People go funny in the head when talking about politics. The evolutionary reasons for this are so obvious as to be worth belaboring: In the ancestral environment, politics was a matter of life and death. And sex, and wealth, and allies, and reputation . . . When, today, you get into an argument about whether “we” ought to raise the minimum wage, you’re executing adaptations for an ancestral environment where being on the wrong side of the argument could get you killed. Being on the right side of the argument could let you kill your hated rival!
If you want to make a point about science, or rationality, then my advice is to not choose a domain from contemporary politics if you can possibly avoid it. If your point is inherently about politics, then talk about Louis XVI during the French Revolution. Politics is an important domain to which we should individually apply our rationality—but it’s a terrible domain in which to learn rationality, or discuss rationality, unless all the discussants are already rational.
Politics is an extension of war by other means.
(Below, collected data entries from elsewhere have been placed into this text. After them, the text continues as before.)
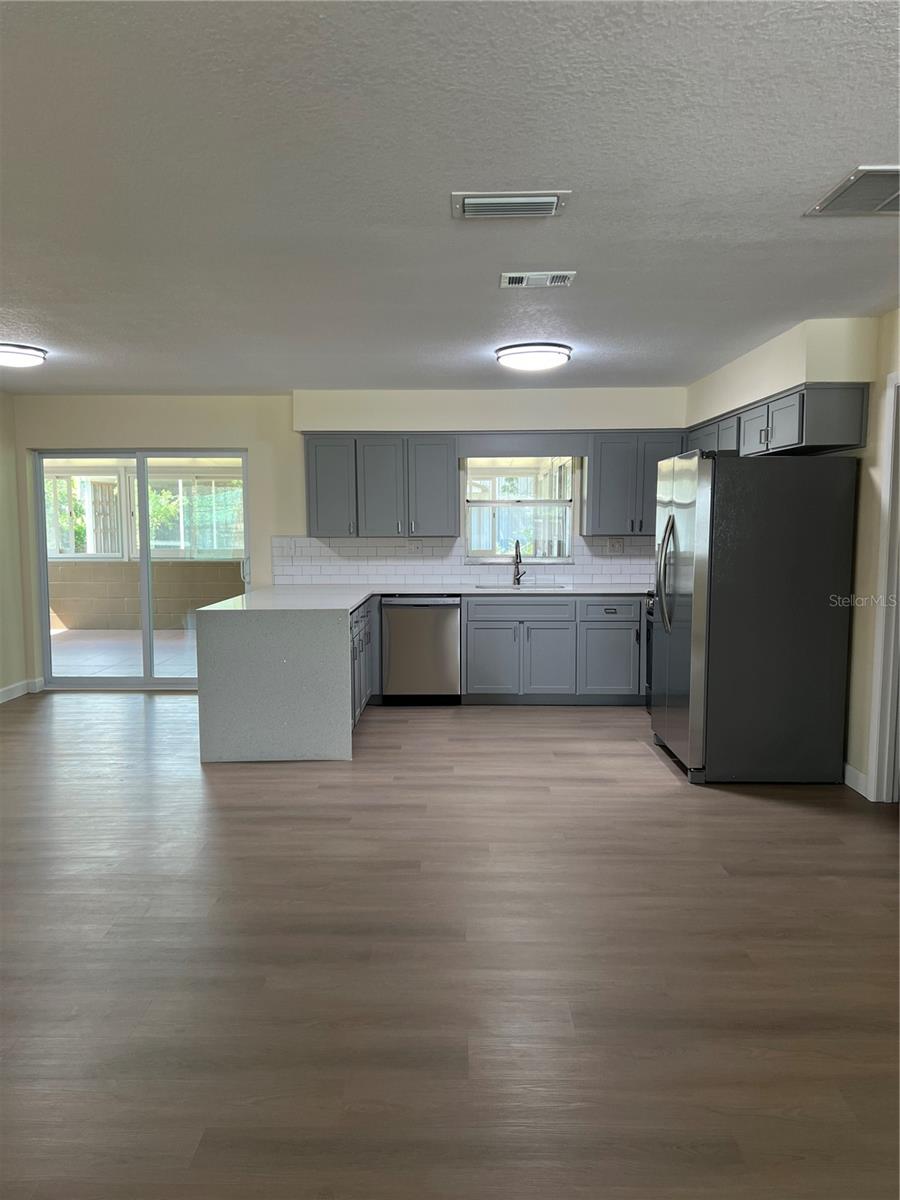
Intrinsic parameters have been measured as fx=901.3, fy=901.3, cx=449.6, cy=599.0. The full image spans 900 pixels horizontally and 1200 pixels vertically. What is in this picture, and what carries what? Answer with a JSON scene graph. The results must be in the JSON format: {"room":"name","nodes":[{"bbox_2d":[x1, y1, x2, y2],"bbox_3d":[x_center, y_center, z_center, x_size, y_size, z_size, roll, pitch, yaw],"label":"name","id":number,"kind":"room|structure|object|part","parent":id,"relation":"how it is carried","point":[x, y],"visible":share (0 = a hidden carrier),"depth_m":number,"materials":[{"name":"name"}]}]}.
{"room":"kitchen","nodes":[
{"label":"kitchen","id":0,"kind":"room"},
{"bbox_2d":[0,392,28,702],"bbox_3d":[-3.614,-0.121,3.938,0.153,2.450,7.530,0,5,1],"label":"left wall","id":1,"kind":"structure","parent":0,"point":[18,606],"depth_m":7.15,"materials":[{"name":"beige paint"}]},
{"bbox_2d":[0,677,42,703],"bbox_3d":[-3.526,0.996,4.420,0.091,0.104,6.157,0,5,1],"label":"baseboard","id":2,"kind":"structure","parent":1,"relation":"attached to","point":[16,692],"depth_m":7.28,"materials":[{"name":"white paint"}]},
{"bbox_2d":[8,390,688,686],"bbox_3d":[-0.654,-0.467,7.431,5.897,2.448,0.177,0,5,1],"label":"back wall","id":3,"kind":"structure","parent":0,"point":[285,427],"depth_m":7.30,"materials":[{"name":"paint"}]},
{"bbox_2d":[33,449,250,689],"bbox_3d":[-2.554,-0.251,7.605,1.789,1.992,0.123,0,5,1],"label":"sliding glass door","id":4,"kind":"structure","parent":3,"relation":"in","point":[169,684],"depth_m":7.59,"materials":[{"name":"glass"}]},
{"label":"door handle","id":5,"kind":"part","parent":4,"relation":"part of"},
{"bbox_2d":[304,433,457,535],"bbox_3d":[-0.552,-0.910,7.222,1.117,0.772,0.353,0,5,1],"label":"upper cabinet","id":6,"kind":"object","parent":3,"relation":"attached to","point":[451,457],"visible":0.99,"depth_m":7.08,"materials":[{"name":"grey"}]},
{"bbox_2d":[270,532,660,585],"bbox_3d":[0.363,-0.334,7.362,3.454,0.401,0.011,0,5,1],"label":"tile backsplash","id":7,"kind":"structure","parent":3,"relation":"attached to","point":[594,578],"depth_m":7.36,"materials":[{"name":"white tile"}]},
{"bbox_2d":[288,541,301,556],"bbox_3d":[-1.232,-0.393,7.175,0.083,0.121,0.021,0,5,1],"label":"socket","id":8,"kind":"object","parent":7,"relation":"attached to","point":[295,548],"visible":1,"depth_m":7.17,"materials":[{"name":"white plastic"}]},
{"bbox_2d":[407,538,421,553],"bbox_3d":[-0.285,-0.426,7.339,0.116,0.116,0.012,0,5,1],"label":"socket","id":9,"kind":"object","parent":7,"relation":"attached to","point":[416,548],"visible":0.99,"depth_m":7.34,"materials":[{"name":"white plastic"}]},
{"bbox_2d":[608,538,623,554],"bbox_3d":[1.349,-0.425,7.307,0.117,0.120,0.012,0,5,1],"label":"socket","id":10,"kind":"object","parent":7,"relation":"attached to","point":[616,548],"visible":0.99,"depth_m":7.30,"materials":[{"name":"white plastic"}]},
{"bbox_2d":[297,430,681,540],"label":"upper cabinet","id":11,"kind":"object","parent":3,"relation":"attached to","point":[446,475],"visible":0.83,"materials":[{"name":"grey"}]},
{"bbox_2d":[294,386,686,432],"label":"soffit","id":12,"kind":"object","parent":3,"relation":"attached to","point":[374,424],"visible":0.87,"depth_m":6.96,"materials":[{"name":"paint"}]},
{"bbox_2d":[462,456,576,561],"bbox_3d":[0.561,-0.762,7.369,0.927,0.969,0.106,0,5,1],"label":"window","id":13,"kind":"structure","parent":3,"relation":"in","point":[493,502],"depth_m":7.39,"materials":[{"name":"glass"}]},
{"bbox_2d":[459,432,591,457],"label":"window valance","id":14,"kind":"object","parent":3,"relation":"attached to","point":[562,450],"visible":0.98,"depth_m":7.07,"materials":[{"name":"wood"}]},
{"bbox_2d":[583,430,685,533],"bbox_3d":[1.500,-0.920,7.177,0.806,0.782,0.357,0,5,1],"label":"upper cabinet","id":15,"kind":"object","parent":3,"relation":"attached to","point":[609,462],"visible":0.79,"depth_m":7.04,"materials":[{"name":"grey wood"}]},
{"bbox_2d":[0,688,899,1199],"bbox_3d":[-0.609,1.174,3.293,7.048,0.100,9.347,0,5,1],"label":"floor","id":16,"kind":"structure","parent":0,"point":[634,757],"depth_m":2.86,"materials":[{"name":"brown wood"}]},
{"bbox_2d":[349,599,375,728],"bbox_3d":[-0.880,0.456,6.185,0.642,0.844,1.626,0,5,1],"label":"base cabinet","id":17,"kind":"object","parent":16,"relation":"on","point":[357,621],"visible":0.15,"depth_m":6.21,"materials":[{"name":"grey"}]},
{"bbox_2d":[379,595,462,703],"bbox_3d":[-0.217,0.371,7.083,0.600,0.844,0.633,0,5,1],"label":"dishwasher","id":18,"kind":"object","parent":16,"relation":"on","point":[394,661],"visible":0.92,"depth_m":6.80,"materials":[{"name":"silver metal"}]},
{"bbox_2d":[461,594,642,704],"bbox_3d":[0.928,0.372,6.983,1.508,0.845,0.640,0,5,1],"label":"base cabinet","id":19,"kind":"object","parent":16,"relation":"on","point":[488,666],"visible":0.83,"depth_m":6.71,"materials":[{"name":"grey paint"}]},
{"bbox_2d":[196,581,652,765],"bbox_3d":[0.099,0.398,5.935,3.274,0.798,2.128,0,5,1],"label":"countertop","id":20,"kind":"structure","parent":19,"relation":"on","point":[347,603],"depth_m":5.31,"materials":[{"name":"stone"}]},
{"bbox_2d":[511,539,526,585],"bbox_3d":[0.557,-0.290,7.154,0.107,0.373,0.221,0,5,1],"label":"faucet","id":21,"kind":"object","parent":20,"relation":"on","point":[517,581],"visible":1,"depth_m":7.23,"materials":[{"name":"silver metal"}]},
{"bbox_2d":[473,582,572,590],"bbox_3d":[0.560,0.015,7.027,0.746,0.197,0.450,0,5,1],"label":"sink","id":22,"kind":"object","parent":20,"relation":"in","point":[500,588],"visible":0.32,"depth_m":7.21,"materials":[{"name":"silver metal"}]},
{"bbox_3d":[0.313,0.455,6.704,0.379,0.541,0.061,0,5,1],"label":"cabinet door","id":23,"kind":"part","parent":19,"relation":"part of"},
{"bbox_3d":[0.522,0.063,6.726,0.739,0.145,0.057,0,5,1],"label":"drawer","id":24,"kind":"part","parent":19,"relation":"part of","materials":[{"name":"grey wood"}]},
{"bbox_3d":[0.710,0.470,6.686,0.372,0.553,0.090,0,5,1],"label":"cabinet door","id":25,"kind":"part","parent":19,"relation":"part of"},
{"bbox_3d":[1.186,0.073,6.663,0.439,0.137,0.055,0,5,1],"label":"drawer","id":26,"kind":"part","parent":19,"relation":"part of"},
{"bbox_3d":[1.177,0.469,6.664,0.404,0.531,0.091,0,5,1],"label":"cabinet door","id":27,"kind":"part","parent":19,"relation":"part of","materials":[{"name":"paint"}]},
{"bbox_2d":[643,590,653,711],"bbox_3d":[1.756,0.353,6.355,0.708,1.018,0.788,0,5,1],"label":"stove","id":28,"kind":"object","parent":16,"relation":"on","point":[649,639],"visible":0.08,"depth_m":6.61,"materials":[{"name":"black metal"}]},
{"bbox_2d":[650,452,858,787],"bbox_3d":[1.654,0.077,5.152,0.896,1.755,0.959,0,5,1],"label":"refrigerator","id":29,"kind":"object","parent":16,"relation":"on","point":[705,507],"visible":1,"depth_m":4.71,"materials":[{"name":"metal"}]},
{"bbox_3d":[1.218,-0.153,5.078,0.114,0.627,0.095,0,5,1],"label":"refrigerator handles","id":30,"kind":"part","parent":29,"relation":"part of","materials":[{"name":"silver metal"}]},
{"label":"refrigerator door","id":31,"kind":"part","parent":29,"relation":"part of","materials":[{"name":"silver metal"}]},
{"bbox_2d":[0,0,899,393],"bbox_3d":[-0.541,-1.361,3.157,6.807,0.111,8.947,0,5,1],"label":"ceiling","id":32,"kind":"structure","parent":0,"point":[856,137],"depth_m":2.74,"materials":[{"name":"paint"}]},
{"bbox_2d":[0,341,47,368],"bbox_3d":[-2.652,-1.453,5.369,0.433,0.096,0.442,0,5,1],"label":"ceiling light","id":33,"kind":"object","parent":32,"relation":"attached to","point":[28,351],"visible":0.99,"depth_m":5.29,"materials":[{"name":"white plastic"}]},
{"bbox_2d":[452,190,569,218],"bbox_3d":[0.197,-1.285,2.954,0.374,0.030,0.231,0,5,1],"label":"ceiling vent","id":34,"kind":"object","parent":32,"relation":"attached to","point":[550,200],"visible":0.99,"depth_m":2.91,"materials":[{"name":"metal"}]},
{"bbox_2d":[495,341,571,371],"bbox_3d":[0.503,-1.455,5.421,0.440,0.099,0.442,0,5,1],"label":"ceiling light","id":35,"kind":"object","parent":32,"relation":"attached to","point":[527,351],"visible":0.98,"depth_m":5.28,"materials":[{"name":"white plastic"}]},
{"bbox_2d":[499,270,576,288],"bbox_3d":[0.375,-1.362,3.838,0.322,0.021,0.180,0,5,1],"label":"ceiling vent","id":36,"kind":"object","parent":32,"relation":"attached to","point":[513,278],"visible":0.98,"depth_m":3.82,"materials":[{"name":"white metal"}]},
{"bbox_2d":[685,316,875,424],"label":"soffit","id":37,"kind":"object","parent":32,"relation":"attached to","point":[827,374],"visible":0.72,"depth_m":4.73,"materials":[{"name":"paint"}]},
{"bbox_2d":[805,165,899,216],"bbox_3d":[1.399,-1.272,2.803,0.394,0.016,0.445,0,5,1],"label":"ceiling vent","id":38,"kind":"object","parent":32,"relation":"attached to","point":[896,170],"visible":1,"depth_m":2.84,"materials":[{"name":"metal"}]},
{"bbox_2d":[684,301,899,801],"bbox_3d":[2.126,-0.105,3.311,0.168,2.482,8.109,0,5,1],"label":"right wall","id":39,"kind":"structure","parent":0,"point":[883,371],"depth_m":4.59,"materials":[{"name":"beige paint"}]},
{"bbox_2d":[688,383,869,458],"bbox_3d":[1.958,-1.059,5.782,0.363,0.324,2.314,0,5,1],"label":"upper cabinet","id":40,"kind":"object","parent":39,"relation":"attached to","point":[802,437],"visible":0.71,"depth_m":4.91,"materials":[{"name":"grey"}]},
{"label":"cabinet door","id":41,"kind":"part","parent":40,"relation":"part of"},
{"bbox_2d":[842,762,868,797],"bbox_3d":[2.127,0.941,4.857,0.013,0.106,1.163,0,5,1],"label":"baseboard","id":42,"kind":"structure","parent":39,"relation":"attached to","point":[849,770],"depth_m":4.75,"materials":[{"name":"white paint"}]},
{"bbox_2d":[868,372,899,802],"bbox_3d":[2.203,0.023,4.037,0.174,2.140,1.010,0,5,1],"label":"door frame","id":43,"kind":"structure","parent":39,"relation":"attached to","point":[881,636],"depth_m":4.43,"materials":[{"name":"white paint"}]},
{"label":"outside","id":44,"kind":"structure","parent":0,"visible":0},
{"bbox_2d":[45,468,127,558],"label":"patio window","id":45,"kind":"structure","parent":44,"point":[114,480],"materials":[{"name":"white glass"}]},
{"bbox_2d":[49,628,196,678],"bbox_3d":[-3.320,0.618,9.943,6.589,0.103,3.740,0,5,1],"label":"patio floor","id":46,"kind":"structure","parent":44,"point":[129,634],"depth_m":9.88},
{"bbox_2d":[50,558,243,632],"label":"patio wall","id":47,"kind":"structure","parent":44,"point":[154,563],"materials":[{"name":"beige paint"}]},
{"bbox_2d":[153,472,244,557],"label":"patio window","id":48,"kind":"structure","parent":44,"point":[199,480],"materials":[{"name":"glass"}]}
]}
Arguments are soldiers. Once you know which side you’re on, you must support all arguments of that side, and attack all arguments that appear to favor the enemy side; otherwise it’s like stabbing your soldiers in the back—providing aid and comfort to the enemy. People who would be level-headed about evenhandedly weighing all sides of an issue in their professional life as scientists, can suddenly turn into slogan-chanting zombies when there’s a Blue or Green position on an issue.
In artificial intelligence, and particularly in the domain of nonmonotonic reasoning, there’s a standard problem: “All Quakers are pacifists. All Republicans are not pacifists. Nixon is a Quaker and a Republican. Is Nixon a pacifist?”
What on Earth was the point of choosing this as an example? To rouse the political emotions of the readers and distract them from the main question? To make Republicans feel unwelcome in courses on artificial intelligence and discourage them from entering the field?1
Why would anyone pick such a distracting example to illustrate nonmonotonic reasoning? Probably because the author just couldn’t resist getting in a good, solid dig at those hated Greens. It feels so good to get in a hearty punch, y’know, it’s like trying to resist a chocolate cookie.
As with chocolate cookies, not everything that feels pleasurable is good for you.
I’m not saying that I think we should be apolitical, or even that we should adopt Wikipedia’s ideal of the Neutral Point of View. But try to resist getting in those good, solid digs if you can possibly avoid it. If your topic legitimately relates to attempts to ban evolution in school curricula, then go ahead and talk about it—but don’t blame it explicitly on the whole Republican Party; some of your readers may be Republicans, and they may feel that the problem is a few rogues, not the entire party. As with Wikipedia’s NPOV, it doesn’t matter whether (you think) the Republican Party really is at fault. It’s just better for the spiritual growth of the community to discuss the issue without invoking color politics.
1And no, I am not a Republican. Or a Democrat.